There is however, a limit to how much an audience can take. Demme’s choice of using a hand-held video camera to shoot the film in a cinema verite style was wrong wrong wrong and does nothing but distract the audience throughout.

And while I realize much of the film’s strength comes from the “peeking in on the lives” of the characters, there is too much time spent on creating the ambience and atmosphere swirling around our main characters, specifically the wedding reception. The joy reflected in the dancing, the multi-cultural guests, and the spirited celebration plays appropriately to contrast Kym’s solitary journey through the darkness of her demons, but it goes on way too long. What we care about are the central characters and we are only engaged when they are engaged with each other. That is when the film really works.

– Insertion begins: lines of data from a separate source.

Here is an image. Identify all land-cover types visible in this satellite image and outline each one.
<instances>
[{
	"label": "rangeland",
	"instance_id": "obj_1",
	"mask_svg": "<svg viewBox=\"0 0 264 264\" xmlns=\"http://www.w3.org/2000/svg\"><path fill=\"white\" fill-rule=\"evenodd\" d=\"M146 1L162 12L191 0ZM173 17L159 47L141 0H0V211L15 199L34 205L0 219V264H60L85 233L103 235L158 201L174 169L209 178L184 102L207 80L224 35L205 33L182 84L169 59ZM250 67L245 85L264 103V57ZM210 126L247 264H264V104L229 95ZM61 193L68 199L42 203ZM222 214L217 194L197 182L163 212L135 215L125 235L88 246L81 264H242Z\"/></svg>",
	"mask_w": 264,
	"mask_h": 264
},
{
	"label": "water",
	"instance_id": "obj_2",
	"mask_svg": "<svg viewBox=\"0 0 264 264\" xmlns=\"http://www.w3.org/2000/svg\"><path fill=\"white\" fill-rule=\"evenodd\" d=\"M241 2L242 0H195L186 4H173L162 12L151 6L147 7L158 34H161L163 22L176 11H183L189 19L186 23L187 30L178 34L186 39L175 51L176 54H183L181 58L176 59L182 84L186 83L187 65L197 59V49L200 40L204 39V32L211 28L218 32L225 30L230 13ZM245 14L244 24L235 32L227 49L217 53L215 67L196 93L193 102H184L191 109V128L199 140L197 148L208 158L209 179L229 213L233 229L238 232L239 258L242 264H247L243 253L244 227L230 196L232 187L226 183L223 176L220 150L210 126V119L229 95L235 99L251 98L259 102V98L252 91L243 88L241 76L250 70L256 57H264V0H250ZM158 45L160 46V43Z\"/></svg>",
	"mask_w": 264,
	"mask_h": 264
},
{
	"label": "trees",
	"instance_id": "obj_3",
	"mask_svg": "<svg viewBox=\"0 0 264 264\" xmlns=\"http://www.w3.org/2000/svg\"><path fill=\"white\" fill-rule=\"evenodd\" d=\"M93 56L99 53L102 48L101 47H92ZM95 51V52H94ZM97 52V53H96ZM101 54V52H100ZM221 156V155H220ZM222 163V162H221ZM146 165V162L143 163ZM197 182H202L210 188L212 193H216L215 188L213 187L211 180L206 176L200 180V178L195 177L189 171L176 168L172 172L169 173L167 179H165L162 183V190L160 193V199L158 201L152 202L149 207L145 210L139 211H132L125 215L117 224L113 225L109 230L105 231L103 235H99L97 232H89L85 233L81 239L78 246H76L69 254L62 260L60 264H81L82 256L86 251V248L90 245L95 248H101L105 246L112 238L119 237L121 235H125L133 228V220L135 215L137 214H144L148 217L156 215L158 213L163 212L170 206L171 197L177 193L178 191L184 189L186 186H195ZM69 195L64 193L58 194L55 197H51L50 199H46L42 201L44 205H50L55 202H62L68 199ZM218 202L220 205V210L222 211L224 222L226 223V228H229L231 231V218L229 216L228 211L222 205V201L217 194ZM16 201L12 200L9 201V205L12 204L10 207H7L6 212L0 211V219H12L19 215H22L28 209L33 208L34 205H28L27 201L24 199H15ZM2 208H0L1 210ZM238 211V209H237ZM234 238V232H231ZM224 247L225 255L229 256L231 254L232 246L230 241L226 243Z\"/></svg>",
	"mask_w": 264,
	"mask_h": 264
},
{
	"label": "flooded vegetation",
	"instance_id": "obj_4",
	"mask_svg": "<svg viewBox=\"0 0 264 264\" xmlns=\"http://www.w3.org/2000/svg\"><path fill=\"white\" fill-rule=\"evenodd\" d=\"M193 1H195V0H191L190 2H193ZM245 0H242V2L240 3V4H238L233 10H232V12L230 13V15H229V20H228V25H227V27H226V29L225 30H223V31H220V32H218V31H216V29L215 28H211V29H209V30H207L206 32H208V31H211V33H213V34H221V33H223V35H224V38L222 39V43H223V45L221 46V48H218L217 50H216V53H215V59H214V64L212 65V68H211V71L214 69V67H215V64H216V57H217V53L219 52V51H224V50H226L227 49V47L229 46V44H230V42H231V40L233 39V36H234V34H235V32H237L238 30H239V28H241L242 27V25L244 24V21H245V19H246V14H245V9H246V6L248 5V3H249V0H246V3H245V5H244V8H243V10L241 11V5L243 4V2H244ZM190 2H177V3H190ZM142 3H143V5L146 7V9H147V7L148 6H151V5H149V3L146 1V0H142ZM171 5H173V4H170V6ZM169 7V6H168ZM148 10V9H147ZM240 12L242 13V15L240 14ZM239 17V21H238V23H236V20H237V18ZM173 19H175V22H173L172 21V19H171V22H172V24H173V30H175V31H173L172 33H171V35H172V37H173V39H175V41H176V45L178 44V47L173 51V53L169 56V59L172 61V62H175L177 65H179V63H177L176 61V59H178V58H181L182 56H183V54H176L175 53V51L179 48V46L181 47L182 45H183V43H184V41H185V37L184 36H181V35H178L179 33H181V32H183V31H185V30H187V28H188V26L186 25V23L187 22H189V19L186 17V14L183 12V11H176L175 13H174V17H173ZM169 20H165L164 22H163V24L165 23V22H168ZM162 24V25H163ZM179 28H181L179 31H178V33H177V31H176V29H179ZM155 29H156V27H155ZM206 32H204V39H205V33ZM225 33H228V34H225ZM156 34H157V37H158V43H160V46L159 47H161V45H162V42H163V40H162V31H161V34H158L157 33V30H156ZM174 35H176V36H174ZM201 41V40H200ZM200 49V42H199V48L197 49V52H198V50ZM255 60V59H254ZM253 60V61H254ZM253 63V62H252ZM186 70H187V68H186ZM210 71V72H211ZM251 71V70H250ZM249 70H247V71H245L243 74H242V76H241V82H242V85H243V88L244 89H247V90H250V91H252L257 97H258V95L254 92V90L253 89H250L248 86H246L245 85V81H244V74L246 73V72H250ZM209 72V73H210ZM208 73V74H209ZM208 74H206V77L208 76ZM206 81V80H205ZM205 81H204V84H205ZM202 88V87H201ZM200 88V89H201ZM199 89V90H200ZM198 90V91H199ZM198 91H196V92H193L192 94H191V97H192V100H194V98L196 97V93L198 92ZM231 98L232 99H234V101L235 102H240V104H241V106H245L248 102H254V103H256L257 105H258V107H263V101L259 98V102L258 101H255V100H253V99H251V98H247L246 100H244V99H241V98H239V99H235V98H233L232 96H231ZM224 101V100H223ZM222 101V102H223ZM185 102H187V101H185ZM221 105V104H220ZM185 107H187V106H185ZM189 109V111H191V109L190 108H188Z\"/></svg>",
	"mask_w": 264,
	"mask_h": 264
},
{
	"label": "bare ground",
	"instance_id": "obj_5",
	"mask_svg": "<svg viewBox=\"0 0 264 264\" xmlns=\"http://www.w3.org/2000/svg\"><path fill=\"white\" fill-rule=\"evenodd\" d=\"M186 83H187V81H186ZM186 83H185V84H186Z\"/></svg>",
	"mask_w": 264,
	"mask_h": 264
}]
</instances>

At the heart of this film is not the messages of love and the power of therapy, or what it takes to overcome adversity or tragedy, although some may extract any or all of those from this film (again…it’s all in there). Instead, what I see this film to be about is the natural pull of the place where it’s hardest for us to be. It’s about facing the demons within ourselves, and accepting our part in perhaps the creation of demons in others. But, mostly, it is about the pull of family, the ultimate mirror and the ultimate lens of our lives, sometimes suffocating, sometimes life-saving, but always necessary.